- [Document section]:
· · ·
Therefore, I will not send in substantive comments. I will, however, send a note repeating my strong and unconditional opposition to the “study” and the process. I urge others to resist the temptation to cooperate by answering the questions posed by the IOM. If you do send comments expressing your opposition (if you, in fact, do oppose), I caution against falling into the trap of adding on, “Should the worst happen and this study continue, then I would like the committee to consider the following.” That is still participating substantively. Remember that HHS does not have good intentions as evidenced quite obviously in many ways.

CFSAC patient representative, Eileen Holderman, who clearly understands the danger of cooperating with the IOM declined to speak at the May IOM meeting in her message to the IOM: “For numerous reasons stated below, I must decline your speaking invitation.  I am part of a vast patient advocacy movement that opposes the HHS/IOM Contract to redefine Myalgic Encephalomyelitis/Chronic Fatigue Syndrome (ME/CFS).  There are many reasons for my (and other advocates’) opposition …” I encourage everybody to read Ms. Holderman’s entire message to the IOM. It’s powerful and inspirational. It explains the reasons for patients’ and advocates’ opposition to the IOM “study” clearly and convincingly.
· · ·
- [Task details]: Copy the stretch of the passage opposing the IOM study from "Therefore, I will" through "in many ways.", switching "trap" to "pitfall".
· · ·
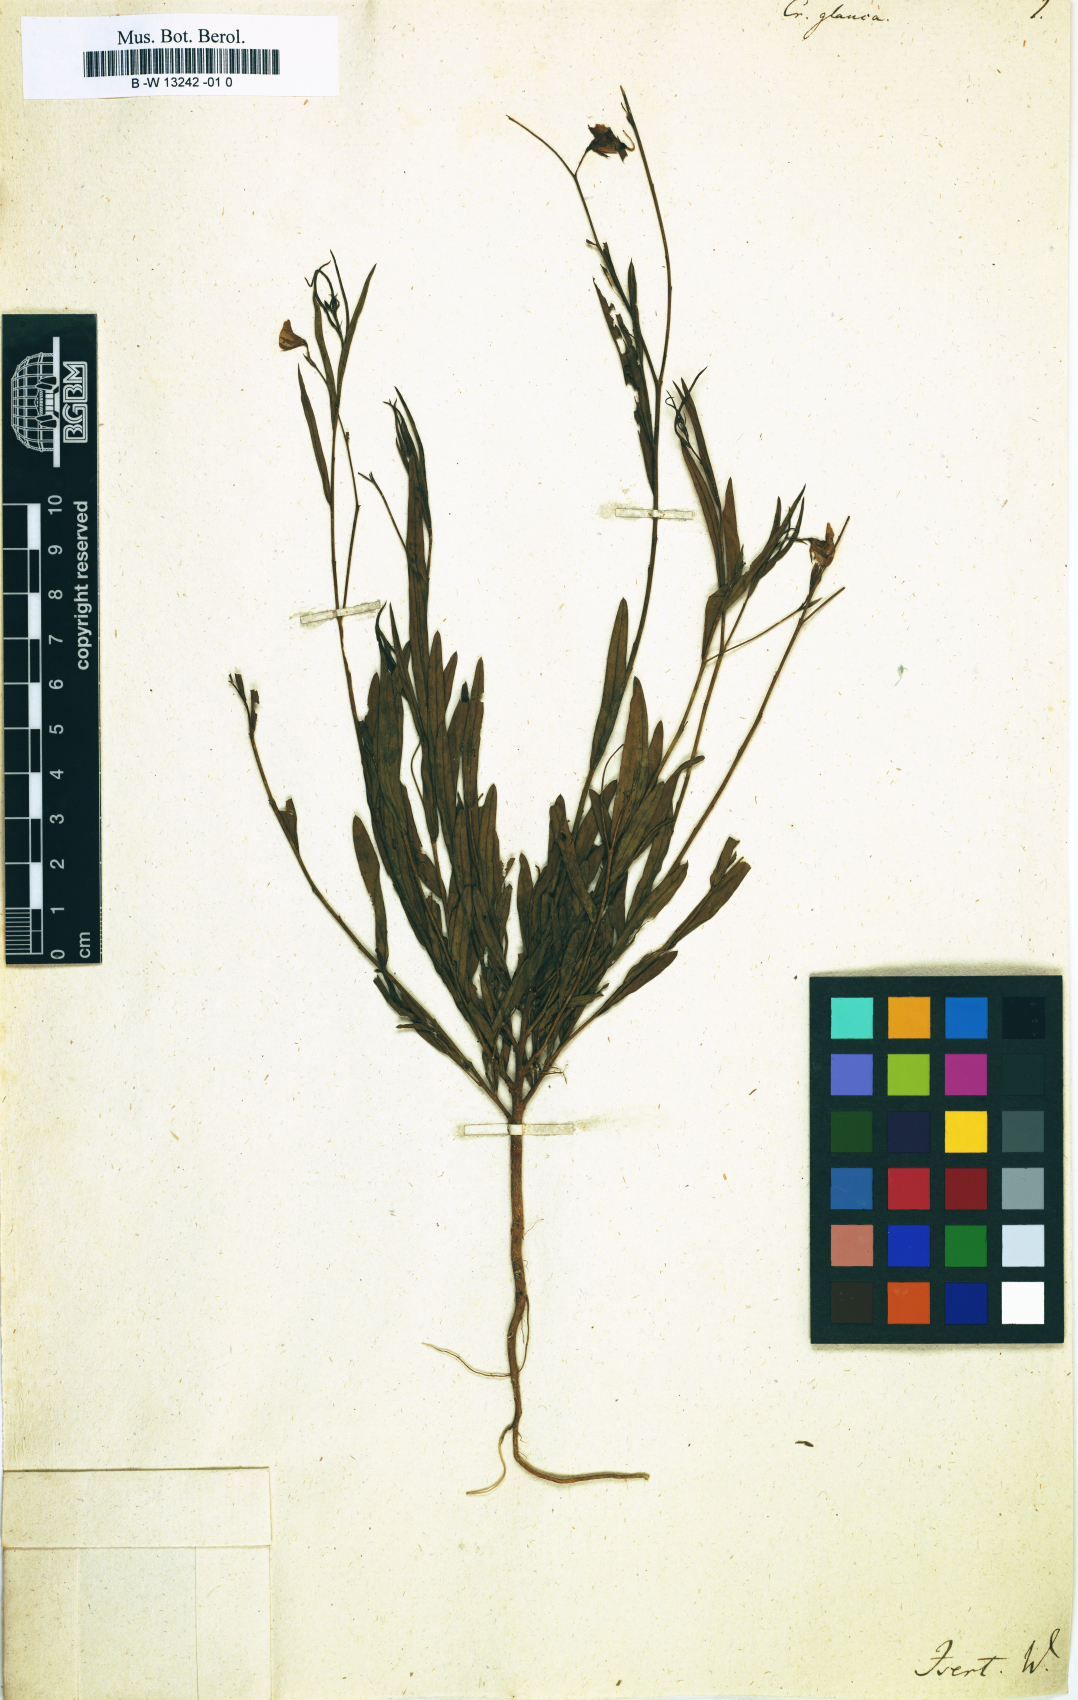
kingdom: Plantae
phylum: Tracheophyta
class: Magnoliopsida
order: Fabales
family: Fabaceae
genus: Crotalaria
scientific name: Crotalaria glauca
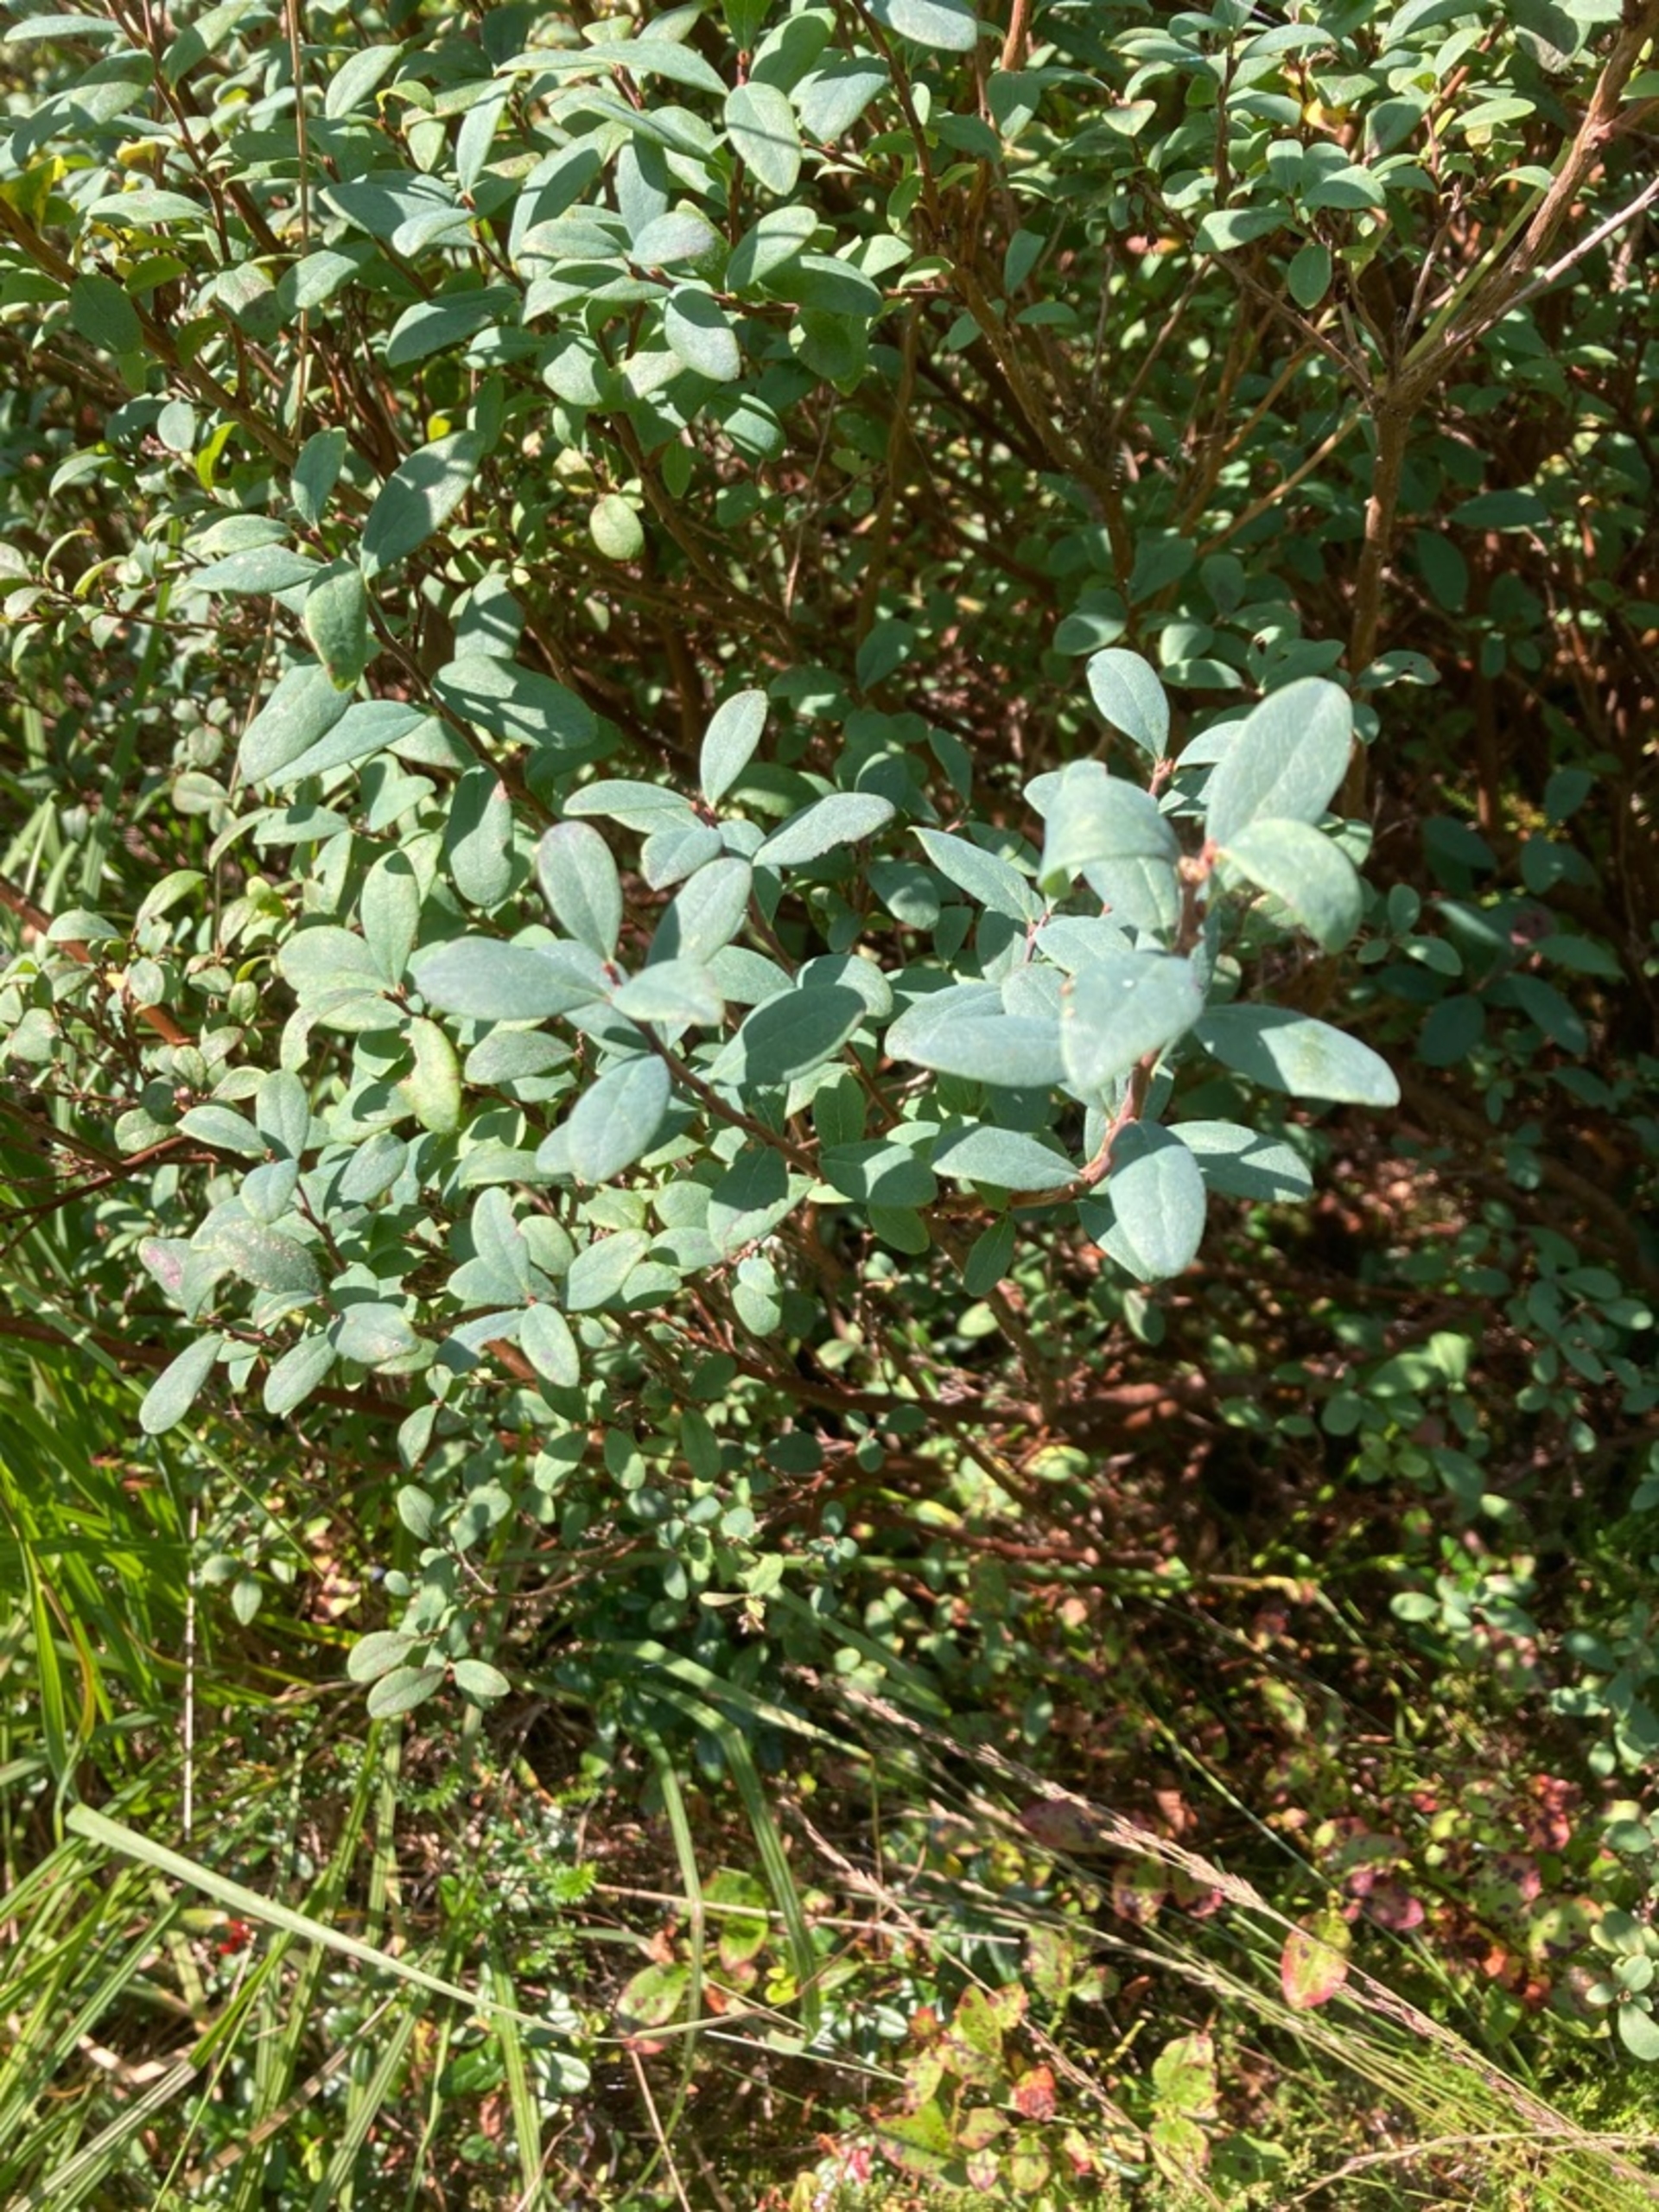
· · ·
- [Solution below]:
Therefore, I will not send in substantive comments. I will, however, send a note repeating my strong and unconditional opposition to the “study” and the process. I urge others to resist the temptation to cooperate by answering the questions posed by the IOM. If you do send comments expressing your opposition (if you, in fact, do oppose), I caution against falling into the pitfall of adding on, “Should the worst happen and this study continue, then I would like the committee to consider the following.” That is still participating substantively. Remember that HHS does not have good intentions as evidenced quite obviously in many ways.